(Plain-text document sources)
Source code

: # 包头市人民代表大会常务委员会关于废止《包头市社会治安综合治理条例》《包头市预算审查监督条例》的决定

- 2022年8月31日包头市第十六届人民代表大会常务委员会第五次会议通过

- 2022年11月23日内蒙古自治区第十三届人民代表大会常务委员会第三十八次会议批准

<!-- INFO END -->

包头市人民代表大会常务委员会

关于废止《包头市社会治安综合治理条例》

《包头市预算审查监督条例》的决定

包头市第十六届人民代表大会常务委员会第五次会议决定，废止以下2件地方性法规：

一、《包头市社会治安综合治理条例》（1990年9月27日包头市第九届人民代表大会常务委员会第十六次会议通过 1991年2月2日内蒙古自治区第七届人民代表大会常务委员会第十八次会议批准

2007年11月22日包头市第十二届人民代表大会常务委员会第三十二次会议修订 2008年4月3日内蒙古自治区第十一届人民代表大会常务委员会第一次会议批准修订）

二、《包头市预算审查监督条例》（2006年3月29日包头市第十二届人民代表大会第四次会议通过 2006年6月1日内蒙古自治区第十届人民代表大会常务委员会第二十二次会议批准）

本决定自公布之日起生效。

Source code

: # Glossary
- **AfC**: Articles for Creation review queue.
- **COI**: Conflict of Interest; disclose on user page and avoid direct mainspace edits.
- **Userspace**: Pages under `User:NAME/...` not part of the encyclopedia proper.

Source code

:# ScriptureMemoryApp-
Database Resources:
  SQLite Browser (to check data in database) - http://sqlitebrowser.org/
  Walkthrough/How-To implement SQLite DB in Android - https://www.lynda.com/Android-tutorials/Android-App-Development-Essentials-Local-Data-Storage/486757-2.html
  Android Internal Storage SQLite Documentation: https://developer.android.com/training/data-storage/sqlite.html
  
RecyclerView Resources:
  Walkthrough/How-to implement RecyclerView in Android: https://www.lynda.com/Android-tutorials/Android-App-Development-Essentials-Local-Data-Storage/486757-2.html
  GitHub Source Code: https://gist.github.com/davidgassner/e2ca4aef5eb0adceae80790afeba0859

● Work instructions
Above are the entries. Copy exactly the part that opens with the line containing "本决定自公布之日起生效。" and closes with the line containing "- **Userspace**: Pages", and no more.

● Answer to this problem
本决定自公布之日起生效。

Source code

: # Glossary
- **AfC**: Articles for Creation review queue.
- **COI**: Conflict of Interest; disclose on user page and avoid direct mainspace edits.
- **Userspace**: Pages under `User:NAME/...` not part of the encyclopedia proper.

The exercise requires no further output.